キックオフと終了の笛をいい顔で迎えられたら、ラグビーはそれでいい。
2021年1月3日、全国高校大会準々決勝で東海大仰星と東福岡が対戦し、21-21の同点となった。規定により抽選の末、東福岡が準決勝進出を決めた。
◆東海大仰星と東福岡の終了の笛。すぐに健闘を称えあう穏やかな表情
東海大仰星が先行し、逆転した東福岡が一時21-7までリードし、後半15分から仰星が2トライ2ゴールを決めて追いついて、試合は終わったと思ったらドラマはそこから始まった。後半21分からの出来事だ。
「楽しかったです。後半の終わりは、ずっと楽しかった」
疲労と、何十発も食らったタックルで全身が痛みでいっぱいのはずのヒガシのPR本田啓が穏やかに振り返る。
「疲労は……最後はそういう感覚はありませんでした」
嘘でしょ、と返したくなる感想を残すのは、同じく東福岡のキャプテン永住健琉。LOという、最も消耗の激しいポジションで、長い長い後半を戦い切った極限の心境だ。
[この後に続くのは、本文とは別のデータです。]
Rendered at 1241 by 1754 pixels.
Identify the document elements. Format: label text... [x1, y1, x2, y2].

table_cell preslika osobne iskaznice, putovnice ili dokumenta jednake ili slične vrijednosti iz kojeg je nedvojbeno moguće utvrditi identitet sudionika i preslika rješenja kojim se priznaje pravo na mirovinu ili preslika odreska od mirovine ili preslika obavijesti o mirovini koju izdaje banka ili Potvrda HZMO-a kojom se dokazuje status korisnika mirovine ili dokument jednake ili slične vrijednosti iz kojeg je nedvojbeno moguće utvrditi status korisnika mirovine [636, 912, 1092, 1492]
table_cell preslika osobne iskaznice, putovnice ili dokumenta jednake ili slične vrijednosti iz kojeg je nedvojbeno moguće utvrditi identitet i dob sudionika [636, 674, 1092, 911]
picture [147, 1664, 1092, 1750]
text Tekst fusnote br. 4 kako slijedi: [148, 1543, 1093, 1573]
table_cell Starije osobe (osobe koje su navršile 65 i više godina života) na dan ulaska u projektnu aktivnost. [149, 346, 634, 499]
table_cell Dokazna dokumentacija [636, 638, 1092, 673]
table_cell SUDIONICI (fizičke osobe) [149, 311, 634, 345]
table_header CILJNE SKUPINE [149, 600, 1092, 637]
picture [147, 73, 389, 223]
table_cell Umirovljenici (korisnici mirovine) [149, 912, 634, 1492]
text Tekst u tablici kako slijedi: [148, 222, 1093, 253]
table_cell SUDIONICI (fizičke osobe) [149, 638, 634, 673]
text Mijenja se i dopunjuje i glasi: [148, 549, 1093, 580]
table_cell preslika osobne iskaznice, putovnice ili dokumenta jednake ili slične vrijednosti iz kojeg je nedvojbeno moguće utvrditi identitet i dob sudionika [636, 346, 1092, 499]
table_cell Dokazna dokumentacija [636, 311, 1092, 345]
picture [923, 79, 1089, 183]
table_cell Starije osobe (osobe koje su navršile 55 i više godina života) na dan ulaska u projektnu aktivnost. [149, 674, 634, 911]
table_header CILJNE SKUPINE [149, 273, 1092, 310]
おそらく高校ラグビー史上最長のインジャリータイム、時計は48分40秒を回っていた。30分ハーフの後半が、プラス19分間近くも続いた。
その間、覚悟を決めた東福岡はFWで突進を繰り返した。ペナルティゴールのチャンスにもスクラムを選択してFWに賭けた。仰星はひたすらにタックルを繰り返し、ある時間帯は22㍍ライン上で5分近くラックサイドを守り切った。
この間、18分の戦況はほぼそれだけだ。試合を通じて、プレーはごくシンプルだった。終盤はそれが極まった。走り、止め、味方にボールを託し、また進む。そんな単純なプレーが、とてつもなく速くて強くて、時間をおうごとリズミカルになっていった。
「後半47分」に、負傷と判断されて入れ替えになった仰星NO8倉橋歓太は、ベンチがその決断をするまでの間、にこやかにさわやかにタッチラインで笑っていた。奮い立つ心に従い、エンプティーランプ灯る体に嘘をつく。絶対に交代したくなかったからだ。その場の誰もがそんな心持ちになっていたのかもしれない。
佐々木裕司レフリーが18分以上もノーサイドを告げられなかったのは、その間、どちらもボールをこぼさず、目の前の勝負から誰も逃げ出さなかったからだ。
抽選の封筒を先に引いた東海大仰星の近藤翔耶主将は、メディアの前に出ても最後まで毅然と振る舞った。時々こみ上げるものを抑えようと胸を張って話す姿が立派だった。
「東福岡さんと仰星の違いは、自分たちのやるべきことをやり切れたかどうかでした。終わった瞬間、相手のキャプテンにはナイスゲームと伝えました。相手もナイスゲームと言ったと思います。後半の最後の方は、勝ち負けというより、東福岡さんと戦っているというより、もう30人でラグビーをしている感じでした。敵味方がなくなって。ノーサイドが、笛よりも先に来ていました」
最後は仰星のノックオンで、終了の笛。選手たちはどっち側に攻めていたかに関係なく、近くにいる者と目を合わせた。笑みと握手、抱擁。両足とも痙攣して立ち上がれない選手もいた。それぞれに抱えた悔いや無念をあらわにするのは、互いの挨拶のあとと、抽選の前だけだった。
世界中が特別で複雑だったこの年は、日本中の高校生が、いつも以上にたくさんの準備や心配ごとに奔走した。その代表として8チームだけがたどり着いた花園の芝で、長年のライバルの対決は、爽やかなまでにシンプルな戦いに昇華した。仰星21-21東福岡。両校の花園対戦戦績は、仰星5勝、ヒガシ が4勝、そして1分けになった。
また、花園に教わった。
キックオフと終了の笛をいい顔で迎えられたら、ラグビーは、最高なんだ。